John F. Helliwell, Hugh Shiplett, Christopher P. Barrington-Leigh

This paper presents a new public-use dataset for community-level life satisfaction in Canada, based on more than 400,000 observations from the Canadian Community Health Surveys and the General Social Surveys. The country is divided into 1215 similarly sampled geographic regions, using natural, built, and administrative boundaries. A cross-validation exercise suggests that our choice of minimum sampling thresholds approximately maximizes the predictive power of our estimates. Our procedure reveals robust differences in life satisfaction between and across urban and rural communities. We then match the life satisfaction data with a range of key census variables to explore ways in which lives differ in the most and least happy communities.
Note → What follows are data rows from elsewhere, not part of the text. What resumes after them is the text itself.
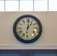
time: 1:01
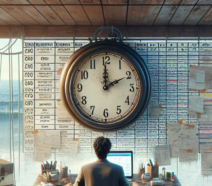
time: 1:59
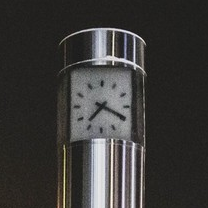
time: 7:18
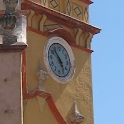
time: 4:52
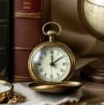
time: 12:09
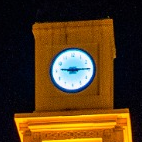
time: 9:14
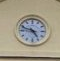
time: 4:48
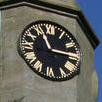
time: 11:14
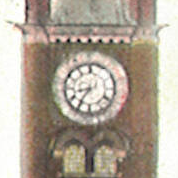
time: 8:35
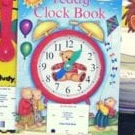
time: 7:16
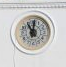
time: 11:01
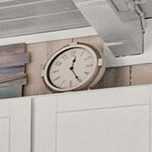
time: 12:25
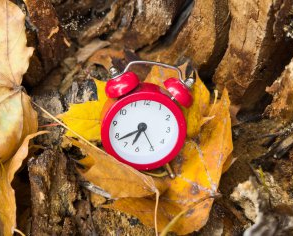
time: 6:38
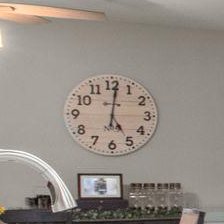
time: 5:01
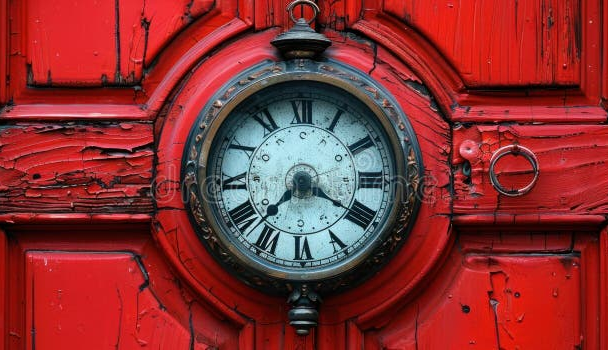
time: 7:20
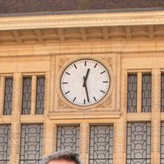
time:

The data presented here are useful on their own to study community-level variation, and can also be used to provide contextual variables for multi-level modelling with individual life satisfaction data set in a community context.
You may purchase this paper on-line in .pdf formatfrom SSRN.com ($5) for electronic delivery.
No surprise.

You'd have to pay to read that, which I haven't done, so perhaps a press summary suffices instead.

From columnist Tom Purcell:
According to The Washington Post, the Vancouver School of Economics and McGill University have determined that people who live in rural areas and small towns are happier than those who live in congested urban and large metro areas. 
McGill’s happiness researchers have found that the happiest communities have shorter commute times, less expensive housing, less transience and people who have a greater “sense of belonging” in their communities.
This is obvious to anyone, I think, who has experience in this area. And yet we push people towards the unnatural urban world as if its an imperative.  Cities grow and grow, people move from one to another, and the level of despair grows higher and higher.

Yes, surely, not everyone in cities is miserable, to be sure.  But the nature of large cities combined with the highly unnatural nature of modern work combines to make much of it miserable.  And it makes a mockery about much of modern life.  The conveniences of cities, the "things to do", end up about being as appealing to most people in the end as being a caged tiger in a zoo is to them.

Of course people with money can buy their way around this, and often attempt to.  They'll buy expensive memberships to walk in artificial pastures called golf courses, and go on expensive vacations that take them out of the cities and back to the country.  Some will in fact take their urban generated income and relocate to more rural areas, often at the expense of the rural landscapes where they have relocated.  Indeed, this election cycle here locally features no fewer than three businessmen who have relocated to small town, well one small town and one wealthy enclave, in the state. 

But most people don't do that.  Having become rootless, and often having lost all connection with anything with roots at all, they're lost souls.  Indeed, the cities themselves provide far fewer roots now than they ever did before, when at least most of them, even fairly recently, were basically collections of borderless villages.

So this report is no surprise.

2 comments:

Sheryl said...

It's interesting to read the summary of the NBER paper. Based on my personal experiences, I tend to think that there are happy people (and unhappy people) in all locales.

Pat, Marcus & Alexis said...

I have a met a few lucky souls who could literally be happy anywhere.